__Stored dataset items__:
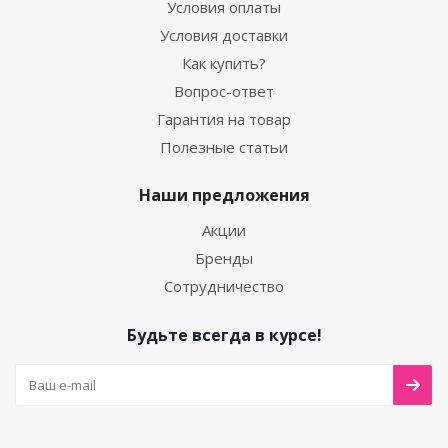
Условия оплаты
Условия доставки
Как купить?
Вопрос-ответ
Гарантия на товар
Полезные статьи
Наши предложения
Акции
Бренды
Сотрудничество
Будьте всегда в курсе!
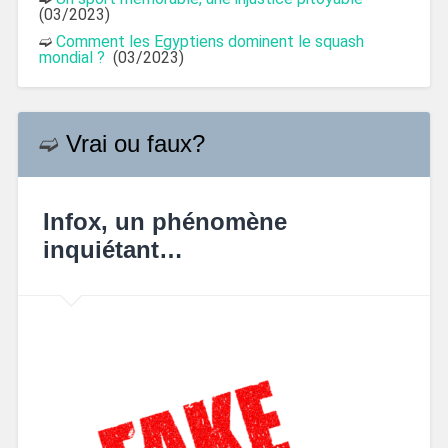
(03/2023)
➫
Comment les Egyptiens dominent le squash
mondial ?
(03/2023)
➫
Vrai ou faux?
Infox, un phénomène
inquiétant…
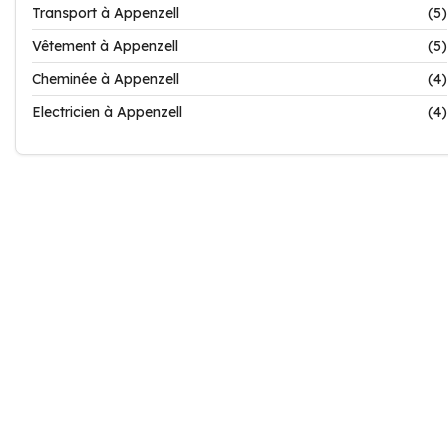
Transport à Appenzell
(5)
Vêtement à Appenzell
(5)
Cheminée à Appenzell
(4)
Electricien à Appenzell
(4)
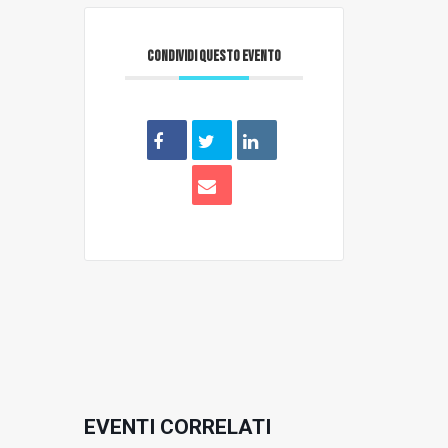
CONDIVIDI QUESTO EVENTO
EVENTI CORRELATI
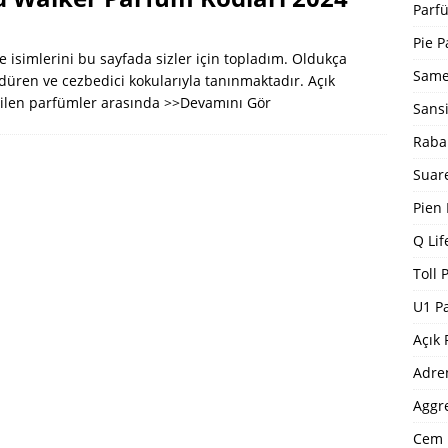
Eyfel Kadın Parfüm Kodları 2024
EYFEL PARFÜM KODLARI
Parfü
Loris Kadın Parfüm Kodları 2024 Tam Liste
LORIS PARFÜM
Pie P
e isimlerini bu sayfada sizler için topladım. Oldukça
Same
üren ve cezbedici kokularıyla tanınmaktadır. Açık
dilen parfümler arasında
>>Devamını Gör
Sans
Raba
Suar
Pien
Q Lif
Toll 
U1 P
Açık 
Adre
Aggr
Cem 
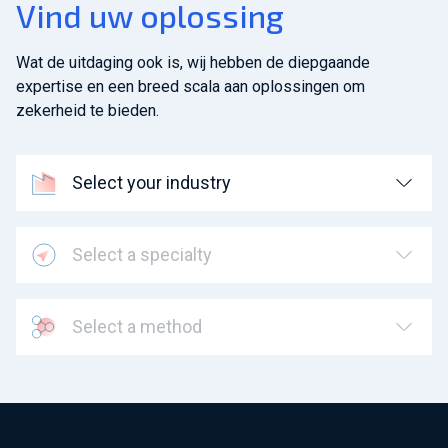
Vind uw oplossing
Wat de uitdaging ook is, wij hebben de diepgaande
expertise en een breed scala aan oplossingen om
zekerheid te bieden.
Select your industry
Select a specialty
Select a method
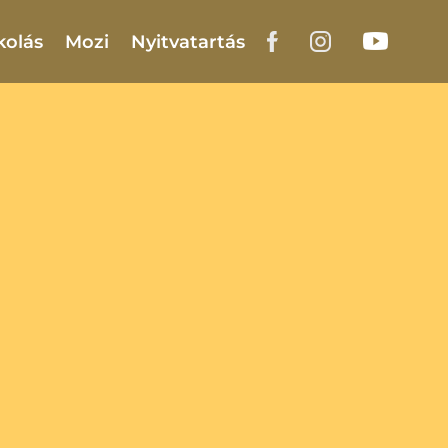
kolás
Mozi
Nyitvatartás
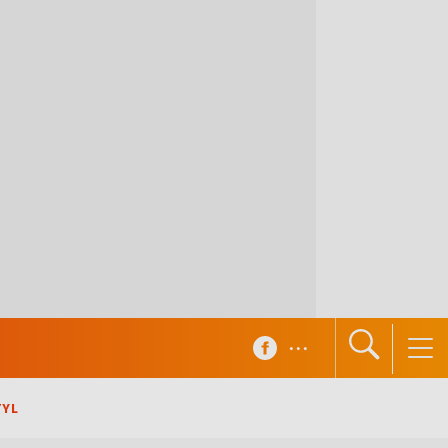
...
TYL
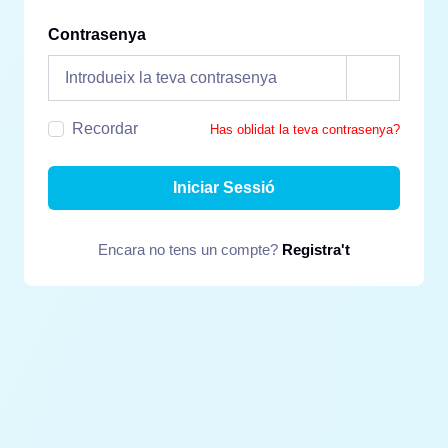
Contrasenya
Recordar
Has oblidat la teva contrasenya?
Iniciar Sessió
Encara no tens un compte?
Registra't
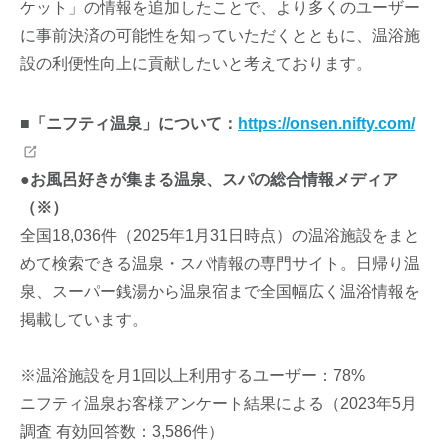
ケット」の情報を追加したことで、より多くのユーザー
に事前決済の可能性を知っていただくとともに、温浴施
設の利便性向上に貢献したいと考えております。
■「ニフティ温泉」について：
https://onsen.nifty.com/
●お風呂好きが集まる温泉、スパの総合情報メディア
（※）
全国18,036件（2025年1月31日時点）の温浴施設をまと
めて検索できる温泉・スパ情報の専門サイト。日帰り温
泉、スーパー銭湯から温泉宿まで全国幅広く温浴情報を
掲載しています。
※温浴施設を月1回以上利用するユーザー：78%
ニフティ温泉お客様アンケート結果による（2023年5月
調査 有効回答数：3,586件）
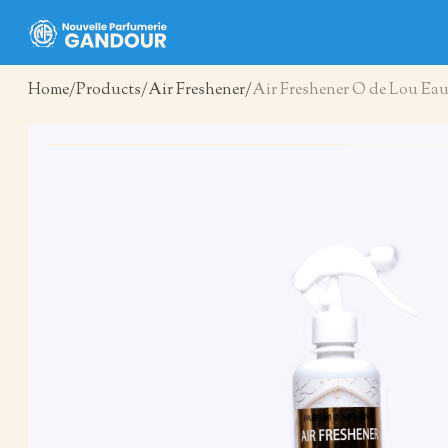
Home
Products
Air Freshener
Air Freshener O de Lou Eau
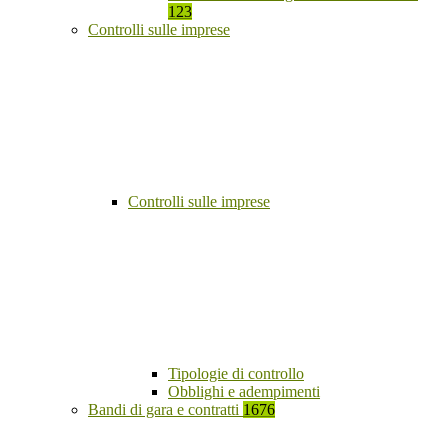
123
Controlli sulle imprese
Controlli sulle imprese
Tipologie di controllo
Obblighi e adempimenti
Bandi di gara e contratti
1676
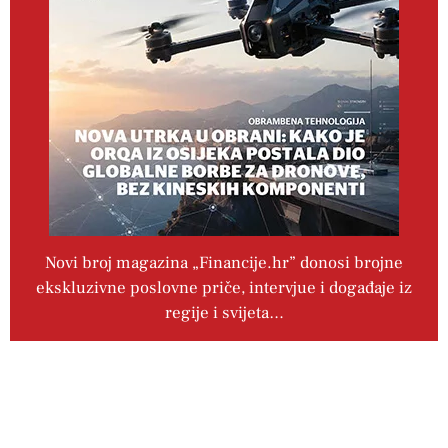
Novi broj magazina „Financije.hr” donosi brojne
ekskluzivne poslovne priče, intervjue i događaje iz
regije i svijeta…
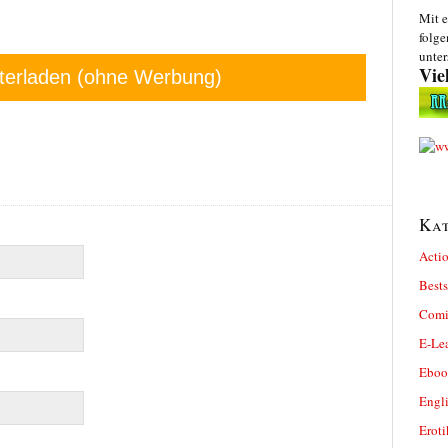
Mit e
folge
unter
Vie
terladen (ohne Werbung)
Kat
Actio
Bests
Comi
E-Le
Eboo
Engl
Eroti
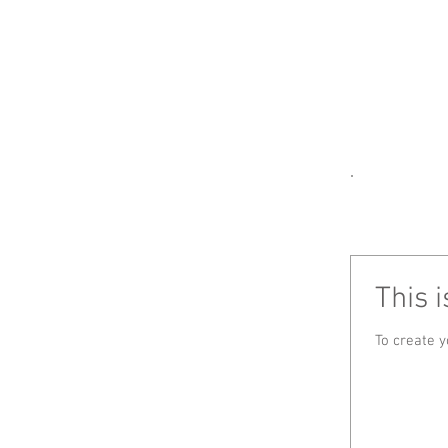
ホーム -H
This i
To create yo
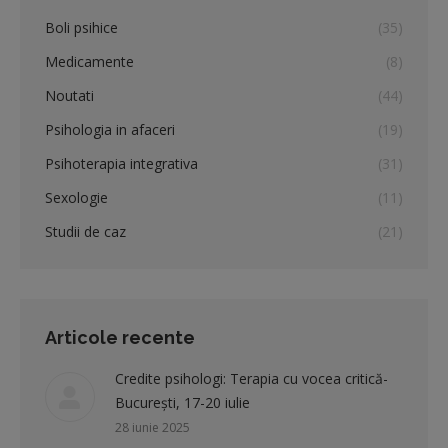
Boli psihice
(35)
Medicamente
(8)
Noutati
(44)
Psihologia in afaceri
(19)
Psihoterapia integrativa
(31)
Sexologie
(11)
Studii de caz
(21)
Articole recente
Credite psihologi: Terapia cu vocea critică-
București, 17-20 iulie
28 iunie 2025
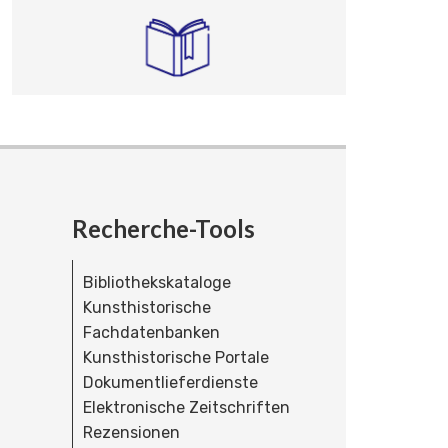
Recherche-Tools
Bibliothekskataloge
Kunsthistorische
Fachdatenbanken
Kunsthistorische Portale
Dokumentlieferdienste
Elektronische Zeitschriften
Rezensionen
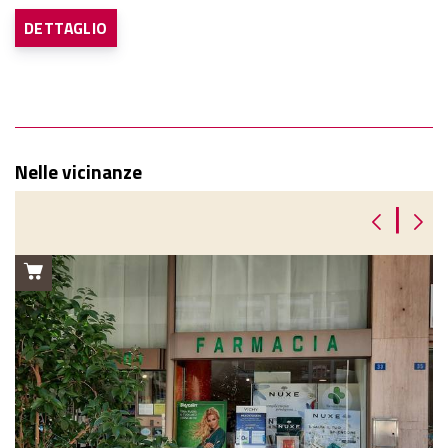
DETTAGLIO
Nelle vicinanze
|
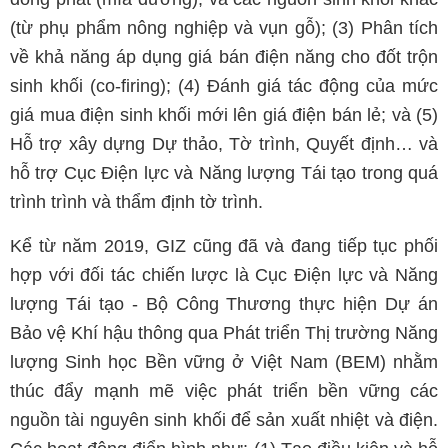
(từ phụ phẩm nông nghiệp và vụn gỗ); (3) Phân tích
về khả năng áp dụng giá bán điện năng cho đốt trộn
sinh khối (co-firing); (4) Đánh giá tác động của mức
giá mua điện sinh khối mới lên giá điện bán lẻ; và (5)
Hỗ trợ xây dựng Dự thảo, Tờ trình, Quyết định… và
hỗ trợ Cục Điện lực và Năng lượng Tái tạo trong quá
trình trình và thẩm định tờ trình.
Kể từ năm 2019, GIZ cũng đã và đang tiếp tục phối
hợp với đối tác chiến lược là Cục Điện lực và Năng
lượng Tái tạo - Bộ Công Thương thực hiện Dự án
Bảo vệ Khí hậu thông qua Phát triển Thị trường Năng
lượng Sinh học Bền vững ở Việt Nam (BEM) nhằm
thúc đẩy mạnh mẽ việc phát triển bền vững các
nguồn tài nguyên sinh khối để sản xuất nhiệt và điện.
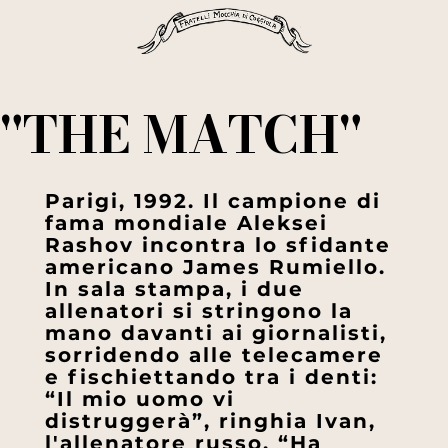
"THE MATCH"
Parigi, 1992. Il campione di
fama mondiale Aleksei
Rashov incontra lo sfidante
americano James Rumiello.
In sala stampa, i due
allenatori si stringono la
mano davanti ai giornalisti,
sorridendo alle telecamere
e fischiettando tra i denti:
“Il mio uomo vi
distruggerà”, ringhia Ivan,
l'allenatore russo. “Ha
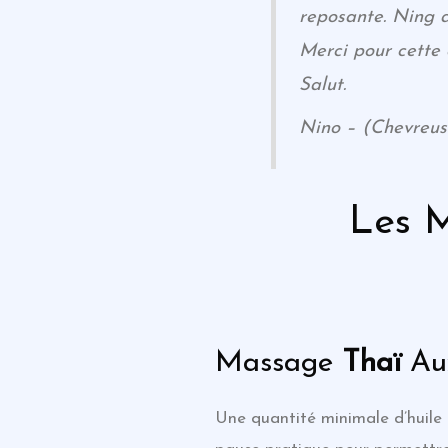
reposante. Ning a
Merci pour cette
Salut.
Nino – (Chevreus
Les 
Massage
Thaï
Aux
Une quantité minimale d’huile 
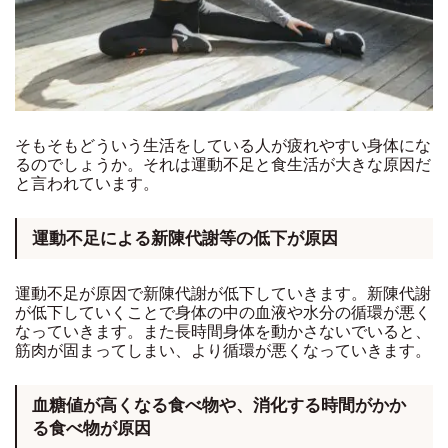
そもそもどういう生活をしている人が疲れやすい身体にな
るのでしょうか。それは運動不足と食生活が大きな原因だ
と言われています。
運動不足による新陳代謝等の低下が原因
運動不足が原因で新陳代謝が低下していきます。新陳代謝
が低下していくことで身体の中の血液や水分の循環が悪く
なっていきます。また長時間身体を動かさないでいると、
筋肉が固まってしまい、より循環が悪くなっていきます。
血糖値が高くなる食べ物や、消化する時間がかか
る食べ物が原因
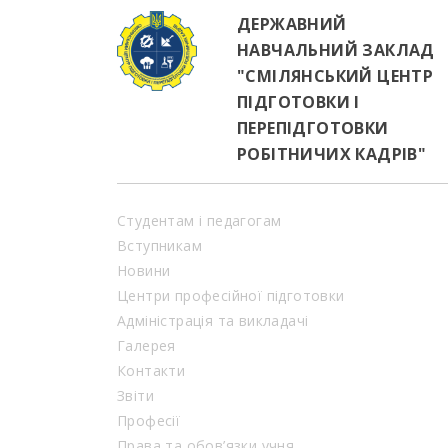
ДЕРЖАВНИЙ
НАВЧАЛЬНИЙ ЗАКЛАД
"СМІЛЯНСЬКИЙ ЦЕНТР
ПІДГОТОВКИ І
ПЕРЕПІДГОТОВКИ
РОБІТНИЧИХ КАДРІВ"
Студентам і педагогам
Вступникам
Новини
Центри професійної підготовки
Адміністрація та викладачі
Галерея
Контакти
Звіти
Професії
Права та обов’язки учня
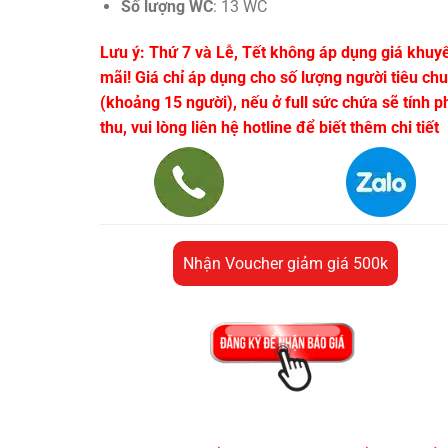
Số lượng WC
: 13 WC
Lưu ý: Thứ 7 và Lễ, Tết không áp dụng giá khuy
mãi! Giá chỉ áp dụng cho số lượng người tiêu ch
(khoảng 15 người), nếu ở full sức chứa sẽ tính p
thu, vui lòng liên hệ hotline để biết thêm chi tiết
Nhận Voucher giảm giá 500k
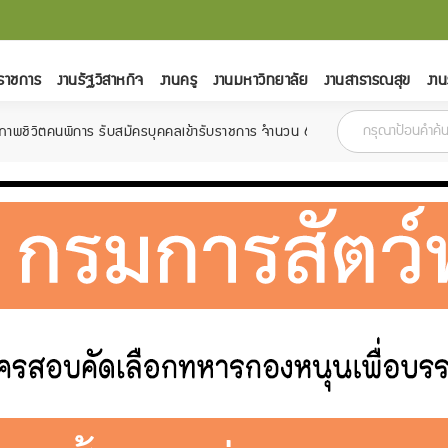
ราชการ
งานรัฐวิสาหกิจ
งานครู
งานมหาวิทยาลัย
งานสาธารณสุข
งาน
าร รับสมัครบุคคลเข้ารับราชการ จำนวน 6 อัตรา สมัครตั้งแต่วันที่ 18 กุมภาพัน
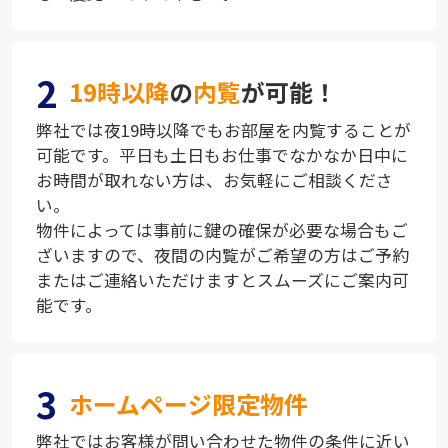
2
19時以降
の
内覧
が可能！
弊社では夜19時以降でもお部屋を内覧することが
可能です。平日も土日もお仕事でなかなか日中に
お時間が取れない方は、お気軽にご相談くださ
い。
物件によっては事前に鍵の確保が必要な場合もご
ざいますので、夜間の内覧がご希望の方はご予約
またはご連絡いただけますとスムーズにご案内可
能です。
3
ホームページ限定物件
弊社ではお客様が問い合わせた物件の条件に近い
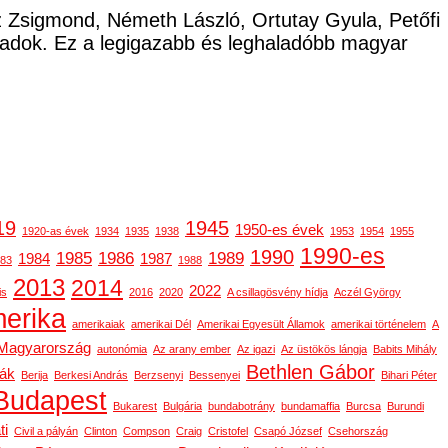
cz Zsigmond, Németh László, Ortutay Gyula, Petőfi
ladok. Ez a legigazabb és leghaladóbb magyar
19
1945
1950-es évek
1920-as évek
1934
1935
1938
1953
1954
1955
1990-es
1990
1985
1986
1989
1984
1987
83
1988
2013
2014
2022
is
2016
2020
A csillagösvény hídja
Aczél György
erika
amerikaiak
amerikai Dél
Amerikai Egyesült Államok
amerikai történelem
A
-Magyarország
autonómia
Az arany ember
Az igazi
Az üstökös lángja
Babits Mihály
Bethlen Gábor
gák
Berija
Berkesi András
Berzsenyi
Bessenyei
Bihari Péter
Budapest
Bukarest
Bulgária
bundabotrány
bundamaffia
Burcsa
Burundi
ti
Civil a pályán
Clinton
Compson
Craig
Cristofel
Csapó József
Csehország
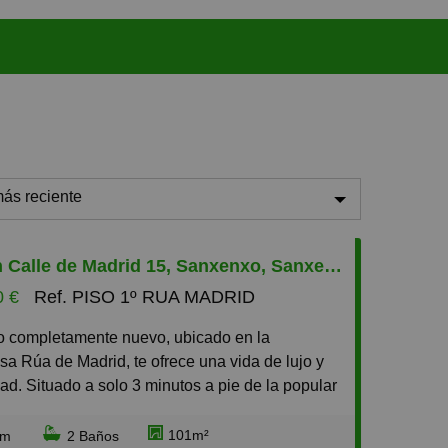
ás reciente
ás reciente
Piso en Calle de Madrid 15, Sanxenxo, Sanxenxo
enos reciente
0 €
Ref. PISO 1º RUA MADRID
aratos
aros
osa Rúa de Madrid, te ofrece una vida de lujo y
equeños
d. Situado a solo 3 minutos a pie de la popular
 Silgar, este inmueble es ideal para quienes
randes
isfrutar del verano con la playa a la puerta. Con
101m²
rm
2 Baños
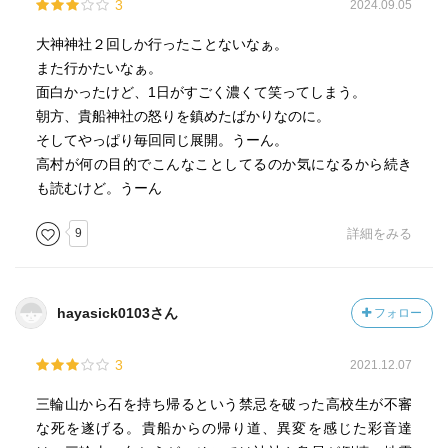
3
2024.09.05
大神神社２回しか行ったことないなぁ。
また行かたいなぁ。
面白かったけど、1日がすごく濃くて笑ってしまう。
朝方、貴船神社の怒りを鎮めたばかりなのに。
そしてやっぱり毎回同じ展開。うーん。
高村が何の目的でこんなことしてるのか気になるから続き
も読むけど。うーん
9
詳細をみる
hayasick0103さん
フォロー
3
2021.12.07
三輪山から石を持ち帰るという禁忌を破った高校生が不審
な死を遂げる。貴船からの帰り道、異変を感じた彩音達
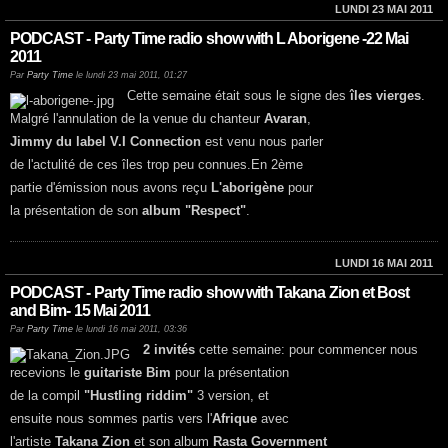
LUNDI 23 MAI 2011
PODCAST - Party Time radio show with L Aborigene -22 Mai
2011
Par
Party Time
le lundi 23 mai 2011, 01:27
Cette semaine était sous le signe des
îles vierges
.
Malgré l'annulation de la venue du chanteur
Avaran
,
Jimmy du label V.I Connection
est venu nous parler
de l'actulité de ces îles trop peu connues.En 2ème
partie d'émission nous avons reçu
L'aborigène
pour
la présentation de son
album "Respect"
.
LUNDI 16 MAI 2011
PODCAST - Party Time radio show with Takana Zion et Bost
and Bim- 15 Mai 2011
Par
Party Time
le lundi 16 mai 2011, 03:36
2 invités
cette semaine: pour commencer nous
recevions le
guitariste Bim
pour la présentation
de la compil
"Hustling riddim"
3 version, et
ensuite nous sommes partis vers l'
Afrique
avec
l'artiste
Takana Zion
et son album
Rasta Government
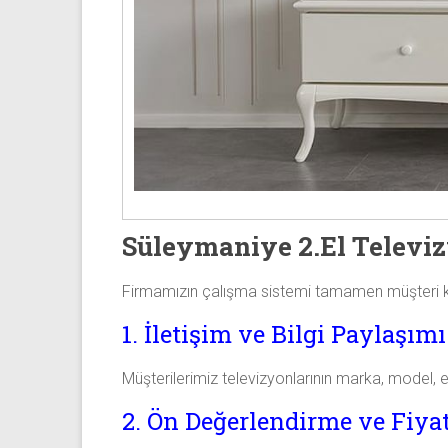
Süleymaniye 2.El Televi
Firmamızın çalışma sistemi tamamen müşteri kolay
1. İletişim ve Bilgi Paylaşımı
Müşterilerimiz televizyonlarının marka, model, e
2. Ön Değerlendirme ve Fiyat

__Instruction__:
Reproduce, without changes, the part of the items that opens with the line containing "そもそもどういう生活をしている人が疲れやすい身体にな" and closes with the line containing "弊社ではお客様が問い合わせた物件の条件に近い". Omit the pictures from your answer.

__Task result__:
そもそもどういう生活をしている人が疲れやすい身体にな
るのでしょうか。それは運動不足と食生活が大きな原因だ
と言われています。
運動不足による新陳代謝等の低下が原因
運動不足が原因で新陳代謝が低下していきます。新陳代謝
が低下していくことで身体の中の血液や水分の循環が悪く
なっていきます。また長時間身体を動かさないでいると、
筋肉が固まってしまい、より循環が悪くなっていきます。
血糖値が高くなる食べ物や、消化する時間がかか
る食べ物が原因
ДЕРЖАВНИЙ
НАВЧАЛЬНИЙ ЗАКЛАД
"СМІЛЯНСЬКИЙ ЦЕНТР
ПІДГОТОВКИ І
ПЕРЕПІДГОТОВКИ
РОБІТНИЧИХ КАДРІВ"
Студентам і педагогам
Вступникам
Новини
Центри професійної підготовки
Адміністрація та викладачі
Галерея
Контакти
Звіти
Професії
Права та обов’язки учня
Số lượng WC
: 13 WC
Lưu ý: Thứ 7 và Lễ, Tết không áp dụng giá khuy
mãi! Giá chỉ áp dụng cho số lượng người tiêu ch
(khoảng 15 người), nếu ở full sức chứa sẽ tính p
thu, vui lòng liên hệ hotline để biết thêm chi tiết
Nhận Voucher giảm giá 500k
ราชการ
งานรัฐวิสาหกิจ
งานครู
งานมหาวิทยาลัย
งานสาธารณสุข
งาน
าร รับสมัครบุคคลเข้ารับราชการ จำนวน 6 อัตรา สมัครตั้งแต่วันที่ 18 กุมภาพัน
2
19時以降
の
内覧
が可能！
弊社では夜19時以降でもお部屋を内覧することが
可能です。平日も土日もお仕事でなかなか日中に
お時間が取れない方は、お気軽にご相談くださ
い。
物件によっては事前に鍵の確保が必要な場合もご
ざいますので、夜間の内覧がご希望の方はご予約
またはご連絡いただけますとスムーズにご案内可
能です。
3
ホームページ限定物件
弊社ではお客様が問い合わせた物件の条件に近い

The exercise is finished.